We put an EP out about 2016 and then from there went flat out, working with cool people. Just started making tunes and that’s about it really, not much to it.
Whereabouts in London are you from?
We’re from just outside London -Harvey’s from a place called Denham next to Uxbridge. I [Rhys] live near Stratford sort of area, Barking.
Let’s go through the EP a bit, which track is your favourite?
[Rhys] My favourite is, I think, Sinners. I like the energy in Sinners, the aggression in that song.
[Harvey] Yeah same for me as well, definitely Sinners. It’s wicked live as well, it’s just heavy.
[Rhys] I do love Our Generation actually as well. It does chop and change, but at the moment it’s Sinners.
Would you say you are influenced by the early noughties Indie scene?
Yeah, we’re influenced by Jamie T, Arctic Monkeys, Lily Allen, Prodigy, Oasis all that sort of stuff. Listening to that since our childhood, it goes subconsciously into our music without us really trying consciously.
People have said we have a Jamie T vibe quite a bit. We’re into all that stuff, as you can probably tell by listening to the music.
What’s Dance Like We Used To influenced by?
Yeah that was, not necessarily a darker take, but more like an observational view on going out. Not about going out to dance and get drunk, more about being in a place and looking at what people are doing, rather than just worrying about yourself type of thing.
That was just what the inspiration behind it was. But, yeah, I’d say it was almost more like a social commentary.
We prefer to go out to nights where there’s going to be an event, someone playing, garage night. Most of the clubs at the moment, other than like Fabric or Ministry of Sound, they just play stuff which ain’t my cup of tea to be honest.
Do you think the UK music scene has a voice at the minute?
Yeah, definitely. I think we do, I think certainly Suburban culture doesn’t have a great representative at the moment, like the outer London places aren’t represented at the moment.
I think inner London is absolutely smashing it, the whole grime scene, afrobeat and trap and that, that’s doing bits and that’s running things at the moment. But I wouldn’t necessarily say the outer London scene has a huge voice at the moment.
Yeah, the grime scene and all that are smashing it, like Dave and Fredo going number 1, I think that’s absolutely mad in general. Louis Theroux listening to Dave is jokes, man.
So are you trying to represent suburban culture?
I think we’re just trying to be true to who we are – we just do what we do and where we live sort of thing. Can’t go too wrong when you’re being honest, know what I mean.
I don’t think we’re trying consciously, we’re just being true to ourselves and hopefully that works in connection to people.
What’s your songwriting process like?
We normally get a melody down or a riff or whatever, guitar or piano or however we can get that down, then work on the beat.
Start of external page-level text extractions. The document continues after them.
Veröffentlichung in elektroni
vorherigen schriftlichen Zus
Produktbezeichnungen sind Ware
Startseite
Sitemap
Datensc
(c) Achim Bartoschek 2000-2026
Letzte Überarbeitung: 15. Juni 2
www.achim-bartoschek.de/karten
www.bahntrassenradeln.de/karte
Nine times out of ten, before the beat’s completely finished, then we’ll do the lyrics, get them down then mix the beat after that.
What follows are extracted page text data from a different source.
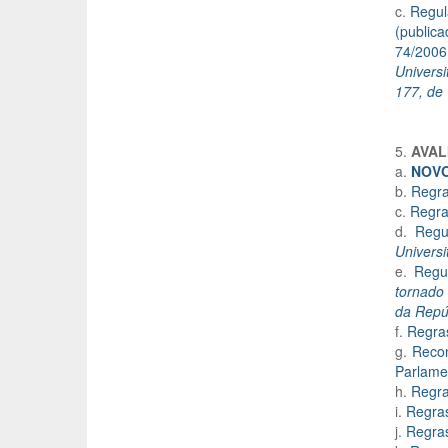
c.
Regul
(public
74/2006
Universi
177, de
5.
AVAL
a.
NOV
b.
Regra
c.
Regra
d.
Regu
Universi
e.
Regu
tornado 
da Repúb
f.
Regras
g.
Recon
Parlame
h.
Regra
i.
Regras
j.
Regras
But it does chop and change, I wouldn’t say there’s a proper formula for what we’re doing. For the EP that was more or less the process though.
How did the Adidas thing come about?
Our management got approached by an agency, and yeah our manager just showed them our stuff – they were just like we’re doing an Adidas campaign and we’d like you boys to be involved.
He sent like a brief over and we pretty much made the tune on the day, Rhys did the voiceover, was all pretty straightforward really. When they told us about it, we thought it’d be loads of people and complicated but actually we banged it out pretty quickly and the process was pretty smooth.
Are you guys football fans?
Yeah, I’m QPR and Rhys is United.
What would you say the craziest moment of your career been so far.
You know what, it’s still quite early doors for us so I don’t think we’ve had like crazy, crazy moments. We’re not packing out venues yet.
You don’t feel a fame element to your career yet?
Nah nah nah, not at all and I don’t think we ever really will, we’re not really like that, we’re not driven by the glitz and glamour, we don’t like that lifestyle and even if we do become a success, I don’t really think, there won’t really be that element to it.
It is what it is you know, we’ll carry on regardless. That’s not why we do it.